About this exercise:
Reproduce, exactly and in full, the lines from the one with "Espaço Guimarães: ‘The Golden Ibérica" through the one with "aprášená dílna" in the data below; drop pictures.

Page images and extracted text:

↓

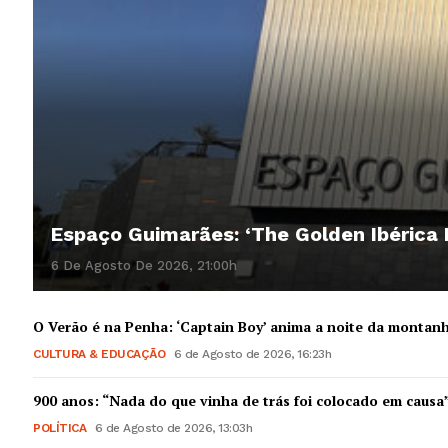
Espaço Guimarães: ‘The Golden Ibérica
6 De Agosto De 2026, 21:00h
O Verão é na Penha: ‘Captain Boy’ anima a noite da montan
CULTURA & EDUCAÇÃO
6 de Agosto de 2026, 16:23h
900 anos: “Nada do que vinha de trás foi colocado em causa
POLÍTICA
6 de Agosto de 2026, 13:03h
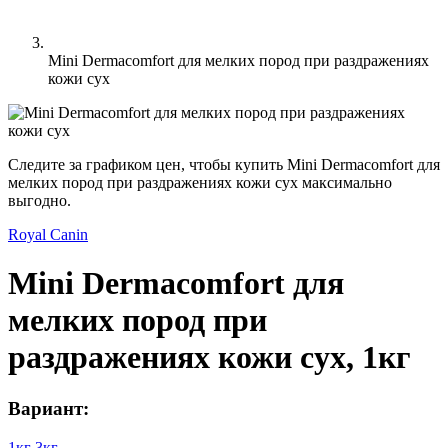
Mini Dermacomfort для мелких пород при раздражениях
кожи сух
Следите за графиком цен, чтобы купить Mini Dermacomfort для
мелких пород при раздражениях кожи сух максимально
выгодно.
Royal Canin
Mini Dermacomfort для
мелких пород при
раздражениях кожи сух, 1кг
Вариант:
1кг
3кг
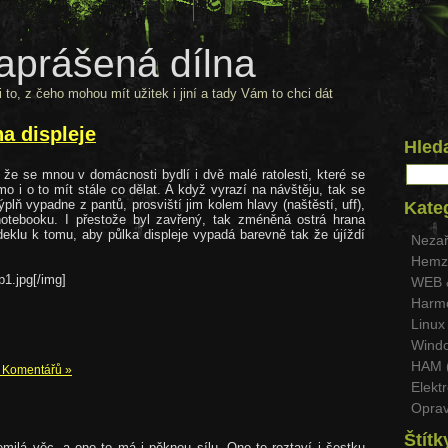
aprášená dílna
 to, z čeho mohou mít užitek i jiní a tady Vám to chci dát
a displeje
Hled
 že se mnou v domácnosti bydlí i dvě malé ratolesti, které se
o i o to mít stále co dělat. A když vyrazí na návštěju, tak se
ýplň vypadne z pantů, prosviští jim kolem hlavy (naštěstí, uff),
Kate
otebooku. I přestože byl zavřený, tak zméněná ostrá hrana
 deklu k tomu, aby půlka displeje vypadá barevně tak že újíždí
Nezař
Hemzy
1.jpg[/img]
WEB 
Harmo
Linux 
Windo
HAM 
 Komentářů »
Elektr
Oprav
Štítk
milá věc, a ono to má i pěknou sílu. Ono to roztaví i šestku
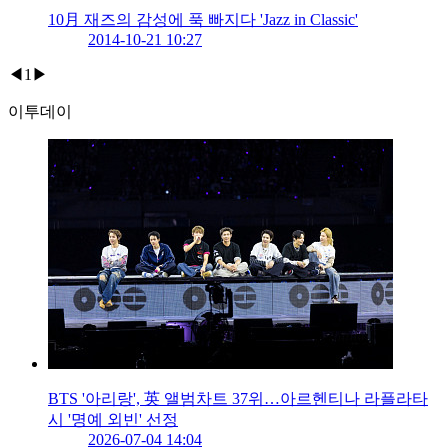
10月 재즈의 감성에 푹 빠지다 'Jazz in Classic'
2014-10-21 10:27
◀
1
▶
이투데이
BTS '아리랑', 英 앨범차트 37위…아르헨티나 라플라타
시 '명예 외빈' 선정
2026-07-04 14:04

↑
↓

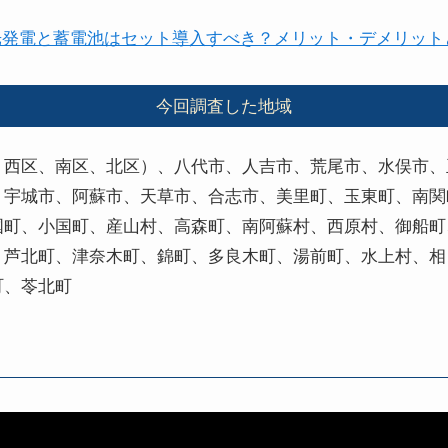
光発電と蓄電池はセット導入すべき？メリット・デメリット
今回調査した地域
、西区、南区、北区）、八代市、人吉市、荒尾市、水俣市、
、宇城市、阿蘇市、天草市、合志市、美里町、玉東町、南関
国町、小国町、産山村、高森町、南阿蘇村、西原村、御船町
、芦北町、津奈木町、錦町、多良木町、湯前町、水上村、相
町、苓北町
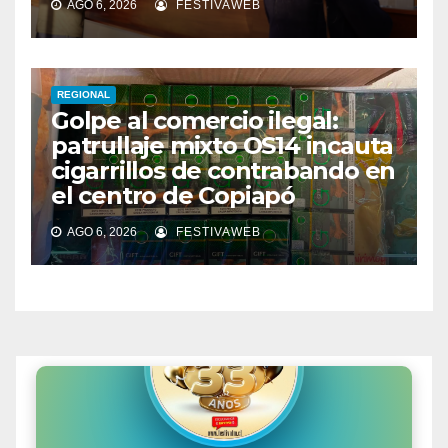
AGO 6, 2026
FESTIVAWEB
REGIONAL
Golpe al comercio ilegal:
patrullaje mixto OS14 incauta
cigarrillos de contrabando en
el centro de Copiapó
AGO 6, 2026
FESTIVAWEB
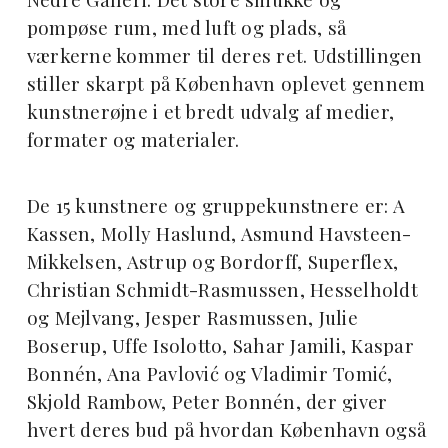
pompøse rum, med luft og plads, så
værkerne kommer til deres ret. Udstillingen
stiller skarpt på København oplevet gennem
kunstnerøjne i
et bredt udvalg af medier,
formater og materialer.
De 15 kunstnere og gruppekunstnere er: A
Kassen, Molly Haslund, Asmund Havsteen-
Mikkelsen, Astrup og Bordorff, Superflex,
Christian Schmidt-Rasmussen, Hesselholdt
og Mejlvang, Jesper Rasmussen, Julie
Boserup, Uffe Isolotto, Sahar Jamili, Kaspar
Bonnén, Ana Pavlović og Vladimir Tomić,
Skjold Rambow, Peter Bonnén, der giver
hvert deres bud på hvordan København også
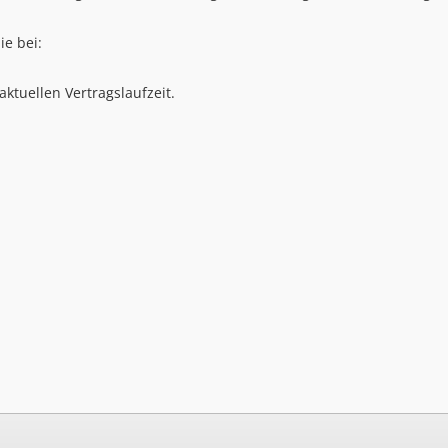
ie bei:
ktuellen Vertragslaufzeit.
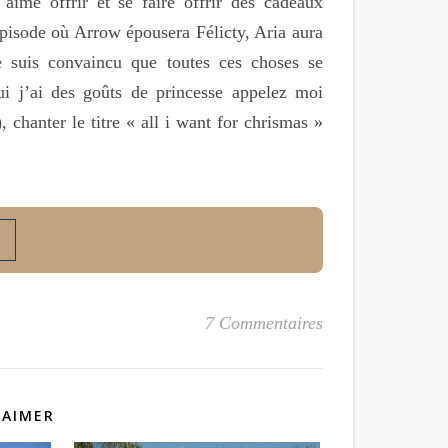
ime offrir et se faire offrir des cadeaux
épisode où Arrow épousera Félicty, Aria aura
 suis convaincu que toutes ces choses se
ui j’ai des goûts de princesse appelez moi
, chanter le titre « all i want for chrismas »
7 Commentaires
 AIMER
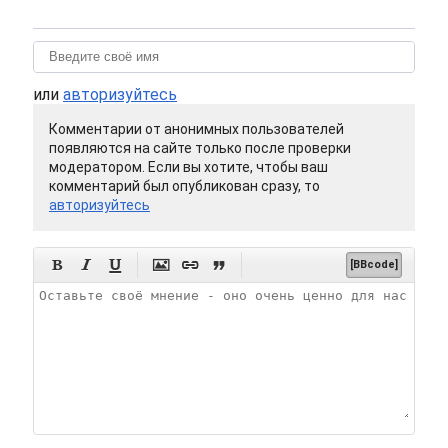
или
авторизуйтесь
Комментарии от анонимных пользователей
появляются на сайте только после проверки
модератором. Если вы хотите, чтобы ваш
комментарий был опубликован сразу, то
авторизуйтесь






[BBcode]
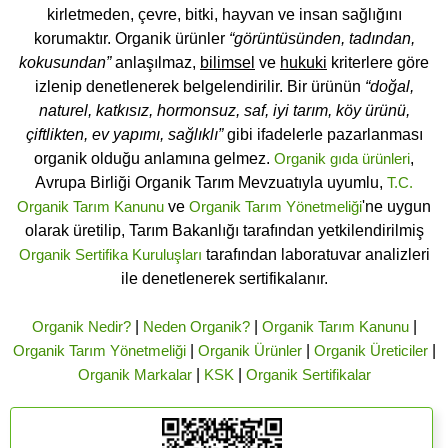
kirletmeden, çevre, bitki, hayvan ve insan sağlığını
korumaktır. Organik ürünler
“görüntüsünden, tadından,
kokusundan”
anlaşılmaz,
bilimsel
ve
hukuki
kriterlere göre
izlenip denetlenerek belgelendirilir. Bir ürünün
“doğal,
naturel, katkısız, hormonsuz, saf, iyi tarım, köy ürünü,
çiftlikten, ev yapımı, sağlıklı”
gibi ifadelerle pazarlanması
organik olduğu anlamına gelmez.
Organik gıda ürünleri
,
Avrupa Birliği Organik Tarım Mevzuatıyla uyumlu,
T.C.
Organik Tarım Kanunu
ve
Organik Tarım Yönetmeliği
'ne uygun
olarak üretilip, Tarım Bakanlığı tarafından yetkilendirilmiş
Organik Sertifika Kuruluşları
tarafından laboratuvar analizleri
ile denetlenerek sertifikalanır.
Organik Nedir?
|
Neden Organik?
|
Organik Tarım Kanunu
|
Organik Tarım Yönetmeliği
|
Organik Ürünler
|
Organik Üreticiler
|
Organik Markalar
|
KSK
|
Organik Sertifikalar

↑

Output of the task:
Espaço Guimarães: ‘The Golden Ibérica
6 De Agosto De 2026, 21:00h
O Verão é na Penha: ‘Captain Boy’ anima a noite da montan
CULTURA & EDUCAÇÃO
6 de Agosto de 2026, 16:23h
900 anos: “Nada do que vinha de trás foi colocado em causa
POLÍTICA
6 de Agosto de 2026, 13:03h
Mini Dermacomfort для мелких пород при раздражениях
кожи сух
Следите за графиком цен, чтобы купить Mini Dermacomfort для
мелких пород при раздражениях кожи сух максимально
выгодно.
Royal Canin
Mini Dermacomfort для
мелких пород при
раздражениях кожи сух, 1кг
Вариант:
1кг
3кг
aprášená dílna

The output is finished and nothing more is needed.